Матрос мне мигнул: будь, салага, начеку.

Я что? Буду. С верхних нар через окно плац хорошо обозревается.

Когда надзиратели под револьвером вывели на плац заключенного в белой нательной рубахе, я смекнул: «Э, Федька, не парадом пахнет».

Дымба одним прыжком взлетел на нары:

— Что там?

— Не понимаю, Ося.

Матрос посмотрел в окно.

— Это Ларионов. На Пинеге его взяли. Бывший прапорщик, большевик.

Кроме Ларионова — он выделялся среди товарищей белой нательной рубахой, синими галифе, — перед солдатской шеренгой у стены поставили красноармейцев. Полураздетых, со следами побоев.

Ларионов был бос, поеживался и задирал офицеров:

— Одолжите папиросу, опричники.

Узнав о приготовлениях на тюремном плацу, у ворот скопилась праздная толпа. «Всех их к стенке! — надрывалась барышня с цветным зонтиком. — Бить… вешать беспощадно!»

Бородатый белогвардеец предложил повязки на глаза. Ларионов напрягся, цедя сквозь зубы:

— Если стыдно, себе закрой глаза!

Шеренга солдат в разномастных шинелях колыхнулась: одни после команды «на руку!» вскинули винтовки, часть же — это были итальянцы — демонстративно воткнула штыки в землю.

Залп ударил — я не сморгнул. Бывало, стукну по гвоздю молотком и то сморгну. А сейчас не сморгнул.

Чего уж, учись, Федька: всего раз живется на свете, зато и помирать единожды.

На груди, на белой рубахе Ларионова, упавшего вместе со всеми, расползлось кровавое пятно. Но он был жив. Раненый хотел подняться:

— Палачи! Умираем стоя.

Прошла долгая минута, пока один из офицеров, лощеный щеголь, поиграл на ладони револьвером и будто из одолжения прицелился Ларионову в лицо…

Трупы не убирались несколько дней.
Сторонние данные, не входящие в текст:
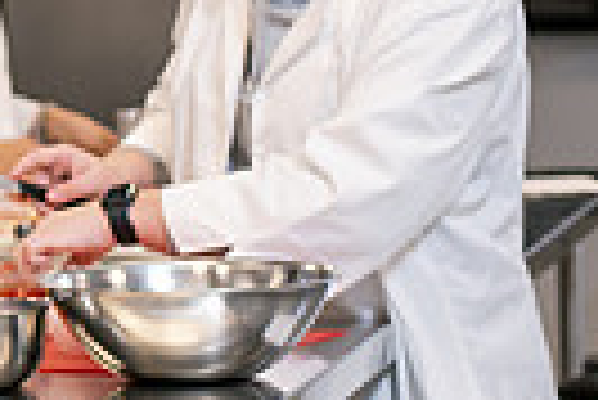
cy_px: -29
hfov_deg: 8.8
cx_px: -656
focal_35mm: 218
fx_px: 3625
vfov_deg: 6.3
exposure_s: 1/200
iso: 800
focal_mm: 50
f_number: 3.5
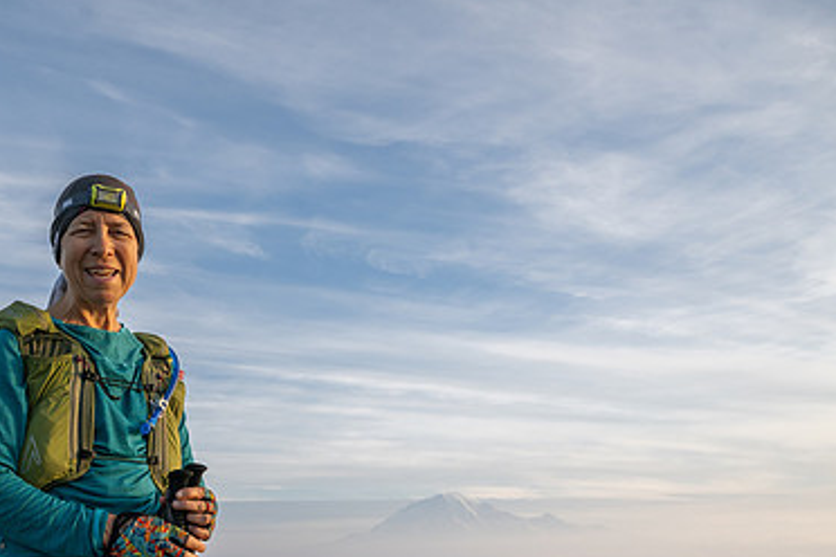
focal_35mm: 39
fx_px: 906
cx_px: 231
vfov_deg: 33.4
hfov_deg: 48.1
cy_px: 426
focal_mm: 25
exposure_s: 1/400
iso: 400
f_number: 7.1
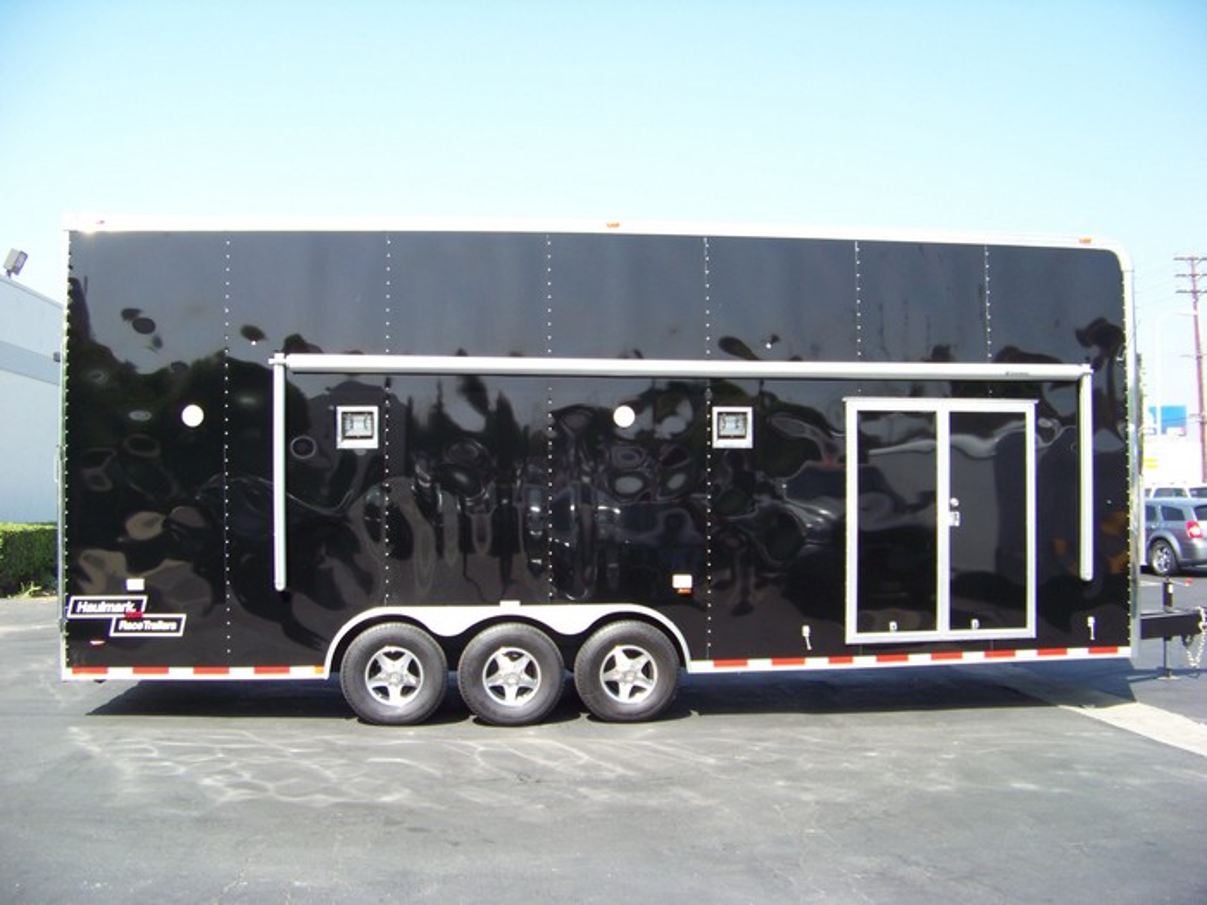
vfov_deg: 39.7
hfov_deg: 51.4
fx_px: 1255
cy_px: 452
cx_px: 604
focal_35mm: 36
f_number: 2.8
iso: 72
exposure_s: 1/400
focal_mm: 5.85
Изгрызенная пулями штукатурка еще дольше хранила пятна крови.

* * *

Весной после дождей двинется в березах сладкий сок, мать-и-мачеха зажжет желтые фонарики на обочинах дорог, поплывут над кровлями изб грудастые облака — тогда в лесах тронется снег. Завытаивает на нем то, что зимой накопилось и было скрыто наслоениями метелей: следы зверей и птиц, сор древесный, хлам, обитая ветром хвоя. Уходит лес в воспоминания о прожитом, когда тронутся таять снега в густой чаще.

Так и я, лежа после отбоя на нарах, перебирал все, что со мной было. И видел я себя опять на палубе буксира: кресло возле рубки, сушится детское бельишко у трубы…

Никого не щадил ты, Павлин Федорович, железо не выдерживало, палубы кровью умывались. Говорят, чужая душа потемки. Вранье! Откуда и быть свету, как не из такой души? Ты рвался в Архангельск, товарищ Павлин, эти решетки рвался разнести: сам из каторжан, лучше кого иного ты знал, что гнетет и ломает человека неволя.

Я слабак. Повинуюсь, чего уж… чего! Пустили бы, в помойку полез искать объедки, во я какой.

Стыдно и горько мне. Поддаюсь я, вот что это такое. Слаб я на излом.

Тут поддашься. Еще как! Днем приводят за высокие белые стены, по ночам уводят. Подкатит грузовик, приговоренных с закрученными назад руками конвоиры бросят в кузов и сядут на распростертые тела. Протрещит мотор, заглушая стоны и проклятья смертников, ворота «финлянки» захлопываются. До утра. А с рассвета до темна поступают новые этапы, очередное пополнение.

Бывает, на расстрел гоняют пешком. Но возят чаще. На машине.

Жмутся к заборам патрули, когда, дребезжа рессорами, грузовик где-нибудь по тихой Почтамтской брызжет грязью с рубчатых колес, вперив огни в безмолвье улиц. Просыпаются горожане, липнут к окнам, провожая громыхающую колымагу потерянным взглядом:

— Опять на Мхи!

Когда-то за городом теснились боры. Кряжистые стволы подпирали небо, парусили сосны хвойными кронами, отражая шальные шквалы с Бела моря. По ягельникам паслись олени; отшельник-глухарь, топорща перья, слал в утреннюю весеннюю рань странные скрипы.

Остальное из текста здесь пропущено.